Blizzards swept across central and southern England yesterday, bringing more road and rail chaos, forcing airlines to suspend flights and hundreds of schools to close.

The Met Office issued severe weather warnings across the entire country, predicting that up to 40 cm of snow could fall in the home counties and London by the end of the day yesterday.

After the north of England and Scotland were worst-hit by the freeze on Tuesday, the Met Office warned of "extreme weather" for much of southern England, which is also set to continue throughout this week.

Forecasters said Hampshire, Oxfordshire, West Berkshire, Surrey and Buckinghamshire could see "exceptionally heavy snowfall" as the blizzards moved south.

They said between 15cm and 30cm of snow is expected, but there could be in excess of 40cm.

"This is expected to cause widespread disruption to the transport network and could lead to problems with power supplies," it said.

Hundreds of schools have been forced to close with Lancashire, West Yorkshire, the West Midlands, Gloucestershire, Hertfordshire and Surrey worst hit.

The cold snap, which forecasters said is the worst in 30 years, brought travel chaos, with ice and snow making driving treacherous and heavy disruption to rail services.

Close to 1,000 motorists were trapped in their cars on the A3 over night in Hampshire, with many others forced to abandon their vehicles in the rest of the county as snow drifts made roads impassable.
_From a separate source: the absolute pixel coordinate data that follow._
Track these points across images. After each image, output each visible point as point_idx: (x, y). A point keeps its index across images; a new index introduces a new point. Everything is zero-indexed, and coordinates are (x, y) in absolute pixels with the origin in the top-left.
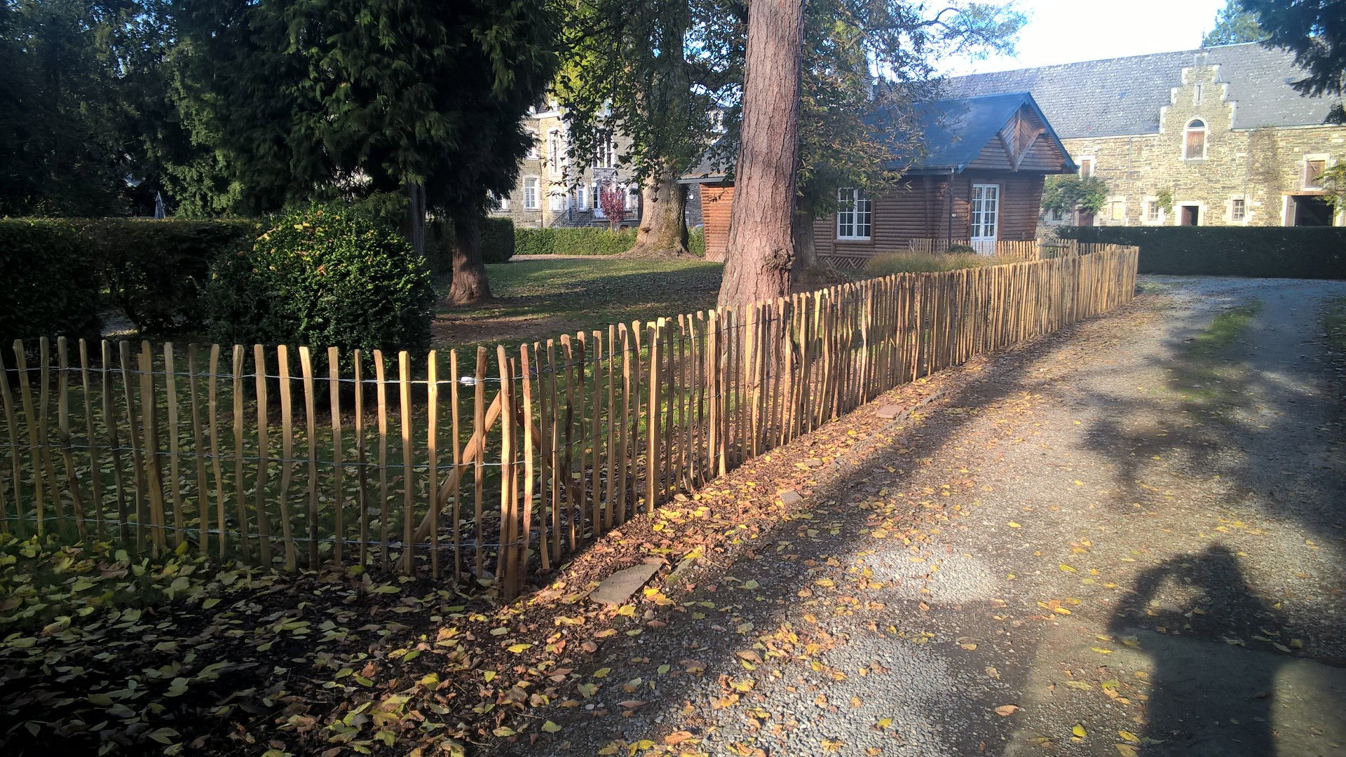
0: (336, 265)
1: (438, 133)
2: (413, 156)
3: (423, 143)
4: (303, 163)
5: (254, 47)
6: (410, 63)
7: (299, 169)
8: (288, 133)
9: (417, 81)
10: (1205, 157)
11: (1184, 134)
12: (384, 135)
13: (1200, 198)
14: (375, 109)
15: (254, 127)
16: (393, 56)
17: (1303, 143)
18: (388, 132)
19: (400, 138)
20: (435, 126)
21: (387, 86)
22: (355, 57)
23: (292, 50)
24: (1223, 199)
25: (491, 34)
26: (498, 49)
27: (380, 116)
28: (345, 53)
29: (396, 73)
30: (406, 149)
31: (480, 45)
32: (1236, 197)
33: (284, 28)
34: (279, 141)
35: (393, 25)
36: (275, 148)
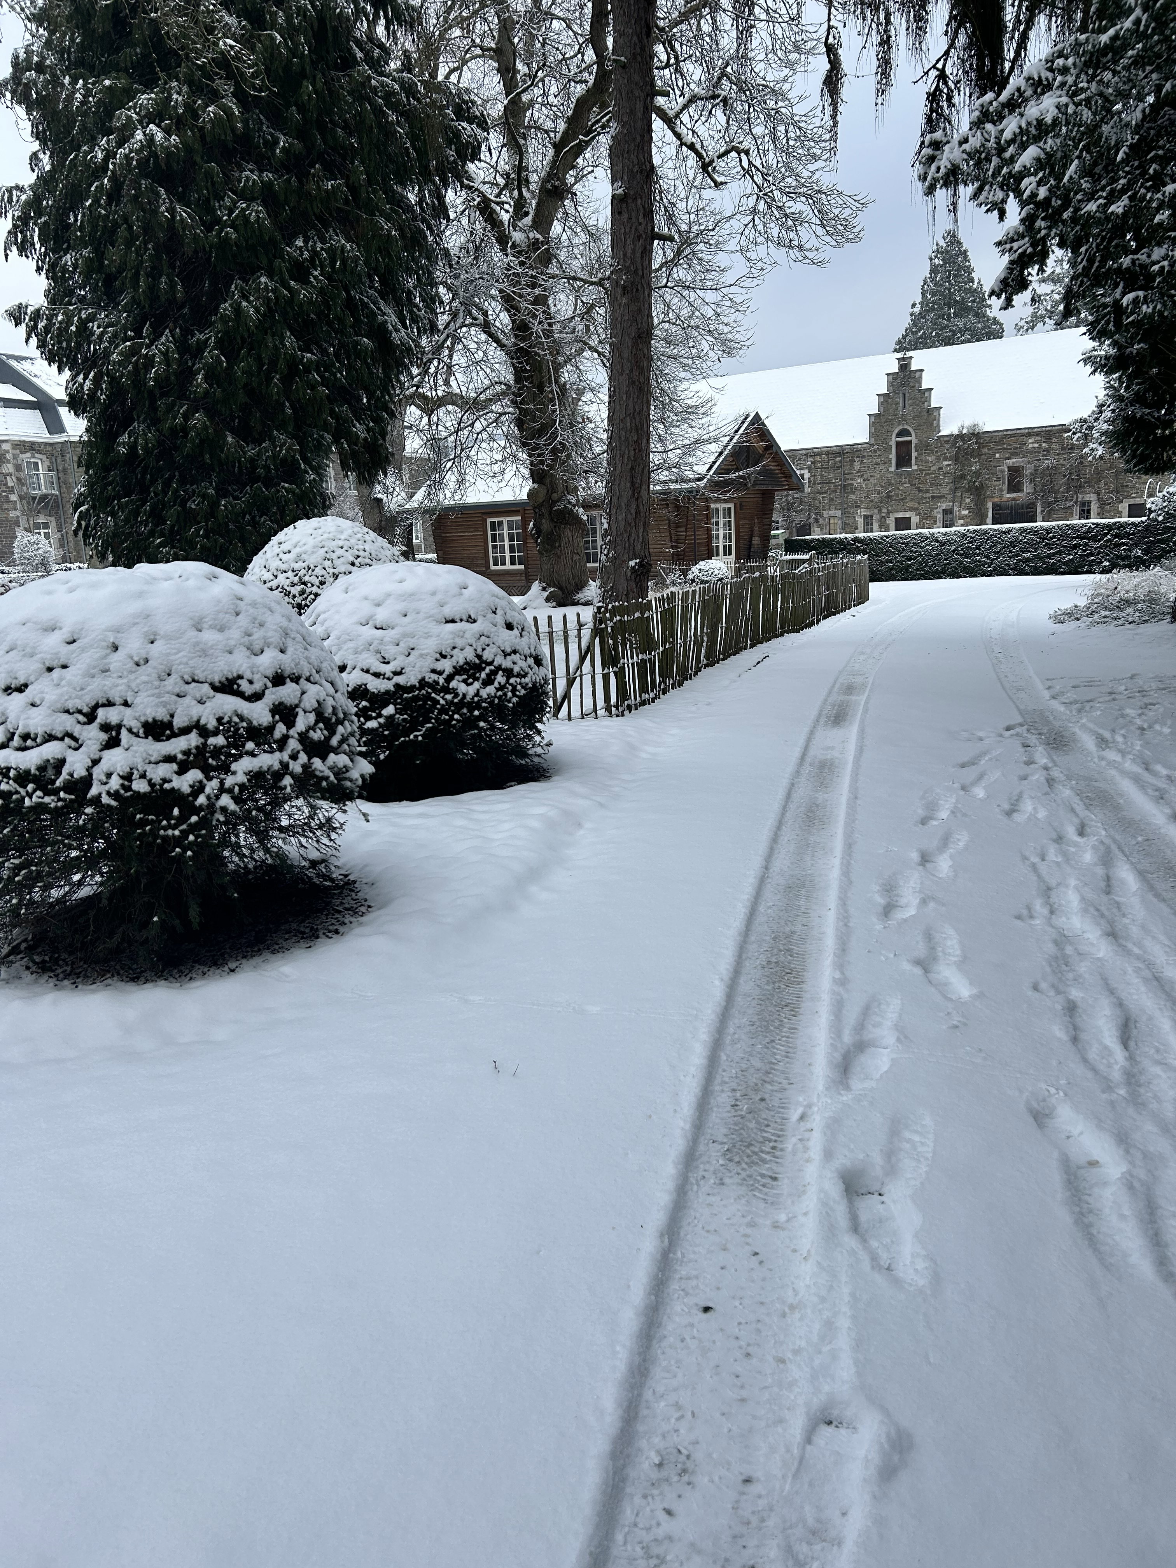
10: (915, 467)
11: (893, 444)
13: (912, 509)
17: (1004, 449)
24: (932, 509)
32: (944, 506)
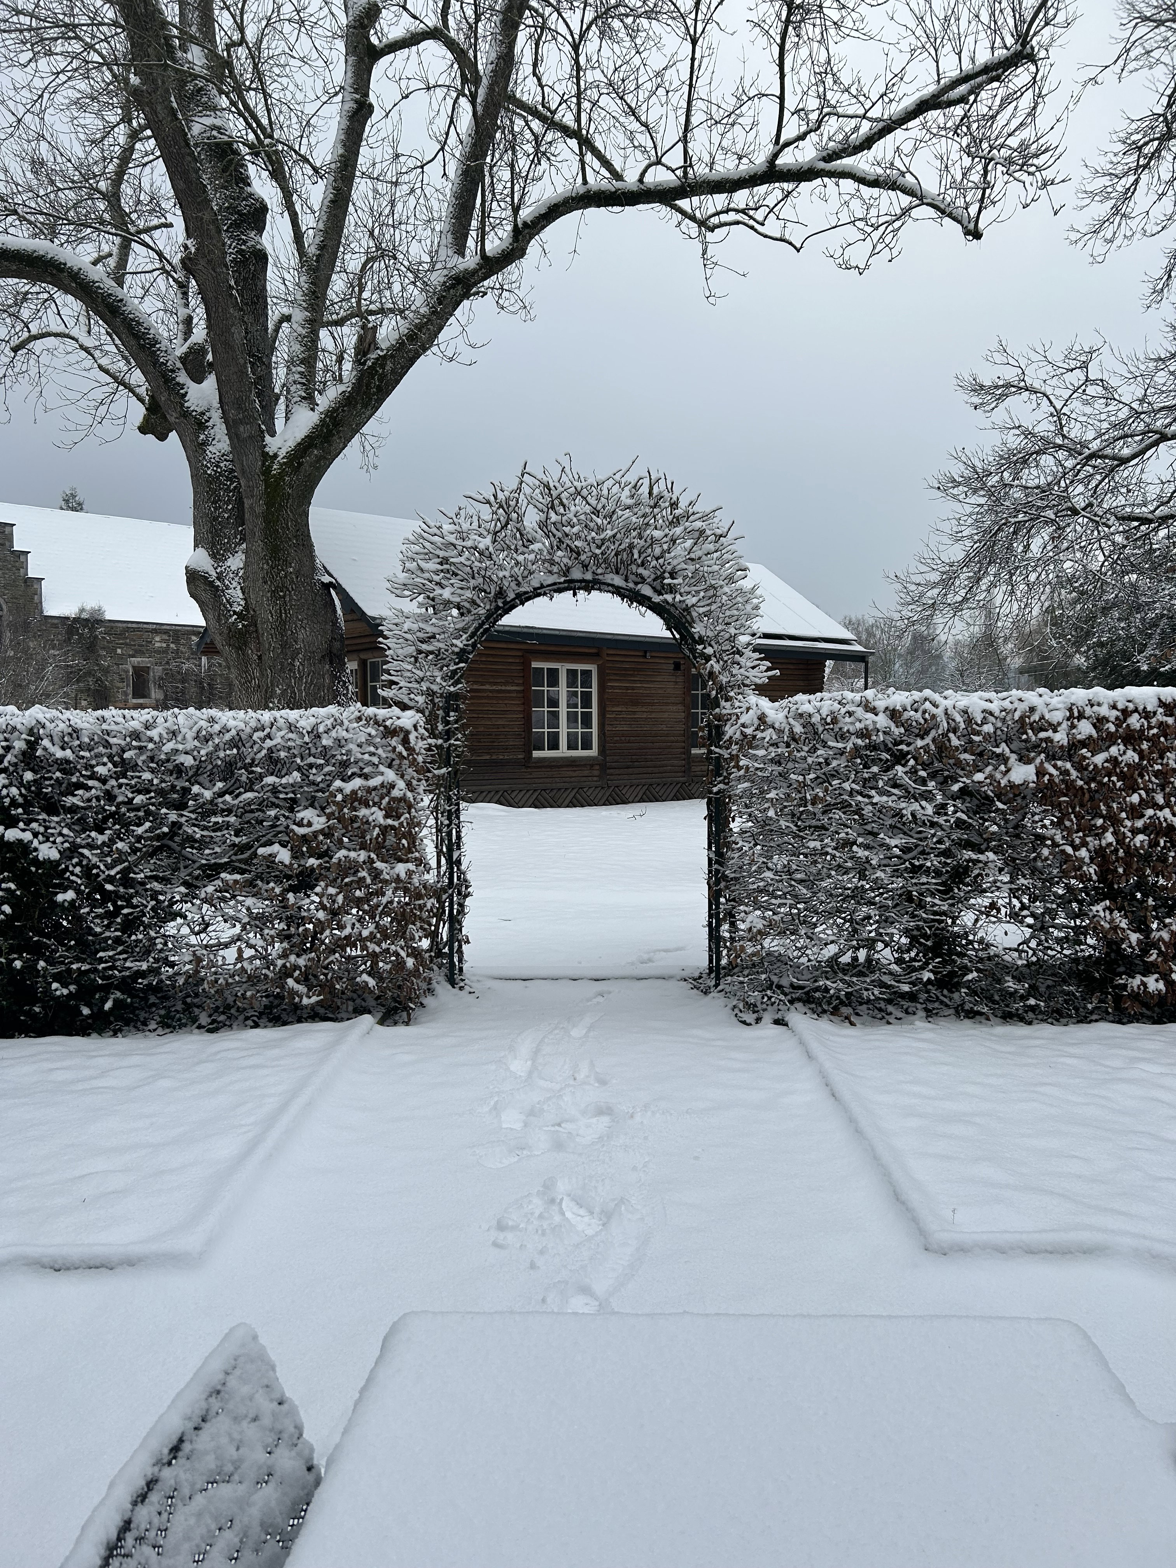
17: (126, 644)
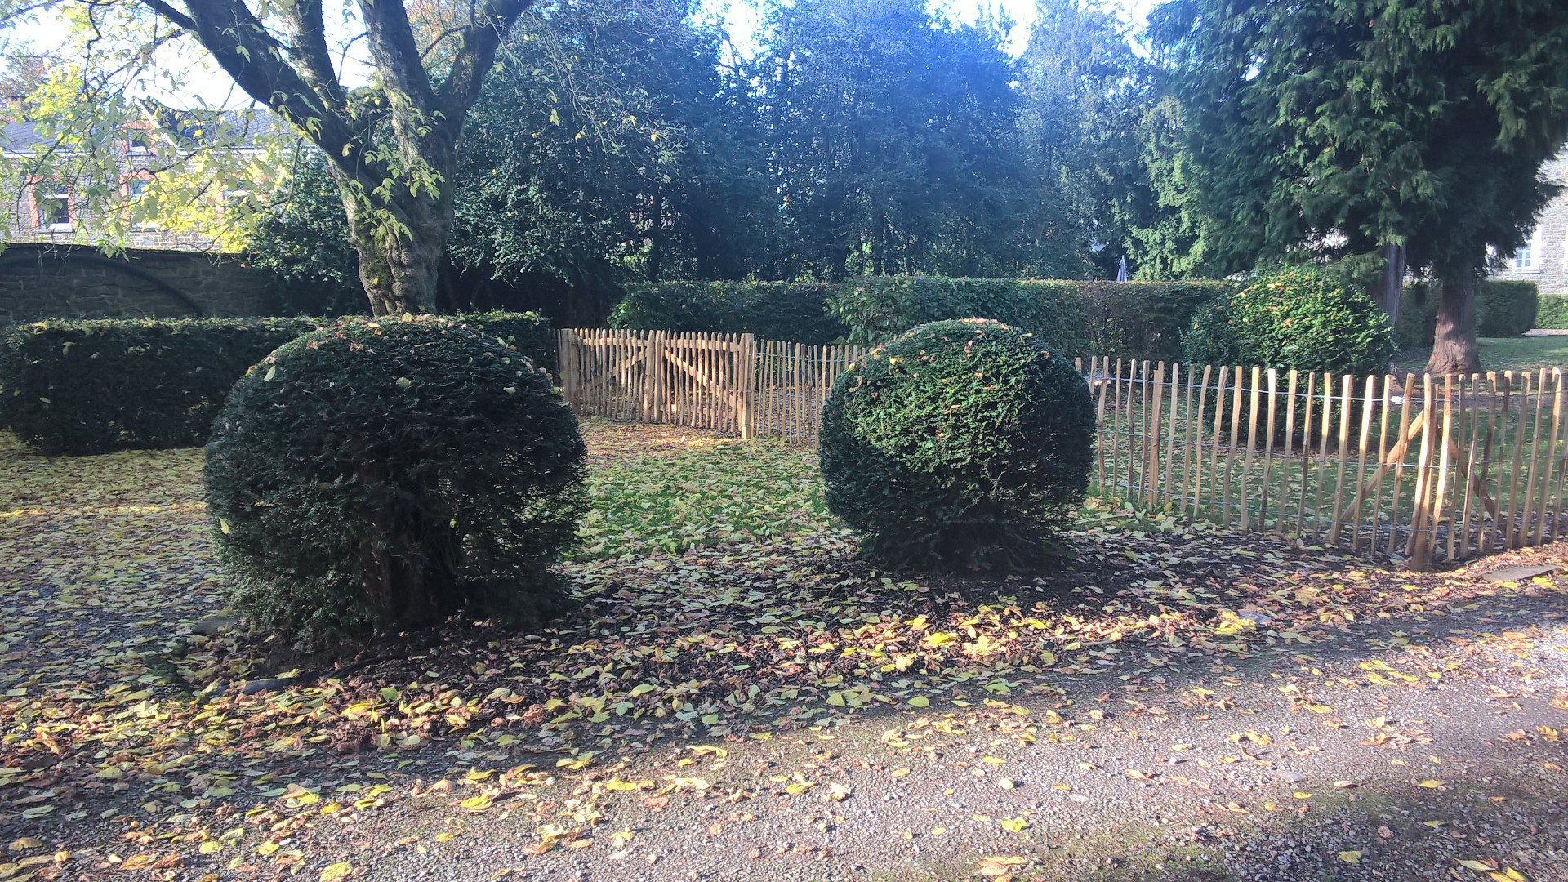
0: (1302, 319)
1: (1426, 190)
2: (1395, 217)
3: (1408, 202)
4: (1278, 228)
5: (1244, 122)
6: (1401, 123)
7: (1274, 234)
8: (1267, 199)
9: (1406, 141)
12: (1365, 197)
14: (1358, 171)
15: (1235, 195)
16: (1382, 119)
18: (1369, 194)
19: (1382, 199)
20: (1424, 185)
21: (1373, 146)
22: (1343, 123)
23: (1281, 121)
25: (1500, 84)
26: (1507, 98)
27: (1363, 178)
28: (1332, 119)
29: (1385, 134)
30: (1388, 210)
31: (1485, 95)
33: (1276, 101)
34: (1257, 208)
35: (1386, 88)
36: (1253, 214)
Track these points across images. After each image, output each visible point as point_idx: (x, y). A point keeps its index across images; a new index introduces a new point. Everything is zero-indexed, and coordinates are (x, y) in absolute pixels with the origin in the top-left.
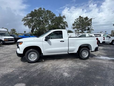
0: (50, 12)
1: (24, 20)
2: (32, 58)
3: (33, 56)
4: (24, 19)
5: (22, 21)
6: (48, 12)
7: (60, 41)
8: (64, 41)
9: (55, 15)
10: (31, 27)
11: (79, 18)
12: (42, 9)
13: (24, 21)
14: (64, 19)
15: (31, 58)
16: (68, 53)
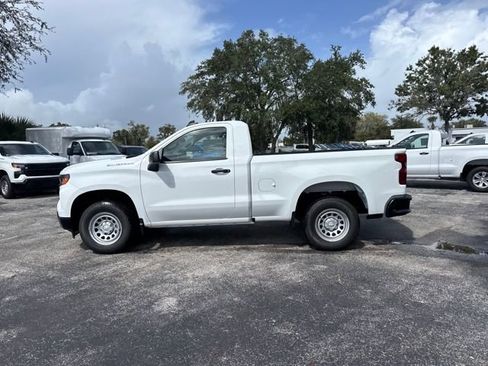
0: (290, 42)
1: (187, 88)
2: (106, 237)
3: (106, 227)
4: (188, 83)
5: (184, 92)
6: (285, 44)
7: (213, 172)
8: (227, 171)
9: (309, 57)
10: (214, 115)
11: (427, 58)
12: (257, 37)
13: (188, 93)
14: (355, 67)
15: (102, 235)
16: (253, 220)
A spokeswoman for BAA said a total of 29 flights in and out of Heathrow had been cancelled yesterday.

Luton airport was closed from about 8.30 p.m. British time on Tuesday evening until 4.30 a.m. British time yesterday, with a total of 44 flights in and out of the airport cancelled.

Sleeping, yawning, queueing and making tearful phonecalls, thousands of stranded passengers were stuck in snow-bound London Gatwick Airport. They should have been in Accra, Mexico City and Fuerteventura, but instead they were trapped at London's second airport, which was not spared the overnight blanket of snow that fell on England. Easyjet flights were cancelled.

Eurostar cancelled four trains yesterday due to bad weather and expects more problems just three weeks after powdery snow turned its rail link between Britain and France into a pre-Christmas undersea travel trap.

Meanwhile, rail operators have announced reduced services and delays including East Coast, East Midlands, Chiltern Railways, First Great Western, National Express East Anglia, South West Trains, Southeastern and Southern trains.